Here’s a letter to the Washington Post:

Eloquently explaining the baleful consequences of corporate welfare dispensed by the Export-Import Bank, George Will notes that this ‘bank’ is the product of an “understandable urge to counter the subsidies that foreign governments give to companies competing with U.S. companies” (“Boeing’s Bank,” March 18).

Distinguishing illegitimate government subsidies from legitimate government expenditures, however, is far more difficult than politicians’ mercantilist bombast suggests.  Cash grants from government to private firms clearly are subsidies.  But what about government expenditures on infrastructure? Governments in the U.S. are estimated to spend on infrastructure in 2012 about 40 percent more per capita than will be spent by the government in Beijing.*  Does this reality give the Chinese government grounds to complain that any resulting fall in transportation and communication costs for American firms is a subsidy that unfairly ’tilts’ the playing field in favor of American producers?  Are U.S. Government guarantees of student loans for engineering students at schools such as MIT and Stanford unfair subsidies to U.S. producers who, in consequence, have access to a larger pool of educated workers?  Does Uncle Sam’s provision of history’s most powerful navy and coast guard constitute an unfair subsidy to American exporters who might otherwise incur larger losses to piracy and other dangers at sea?

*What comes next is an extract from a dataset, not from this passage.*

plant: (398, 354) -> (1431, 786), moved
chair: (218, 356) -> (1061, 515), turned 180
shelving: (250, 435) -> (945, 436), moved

As the debate over continuing the Ex-Im Bank reveals, this absence of a bright line separating “subsidies” from “legitimate expenditures” is exploited by duplicitous politicians desperate for excuses to pick the pockets of the many to inflate the portfolios of the few.

Sincerely,
Donald J. Boudreaux
Professor of Economics
George Mason University
Fairfax, VA  22030

* This estimate is assembled from data found here, here, and here.  Assuming that infrastructure spending by all levels of government in the U.S. continues to be, in total, around 2.4 percent of GDP, this spending will be about $367 billion in 2012 (which is 2.4% of U.S. GDP of $15.32 trillion).  On a per-capita basis, that’s 2012 infrastructure spending in the U.S. of about $1,184.  With Chinese infrastructure spending for 2012 estimated to be about $1 trillion, that amounts to per-capita infrastructure spending this year in China of about $833.  $1,184 is 42 percent larger than $833.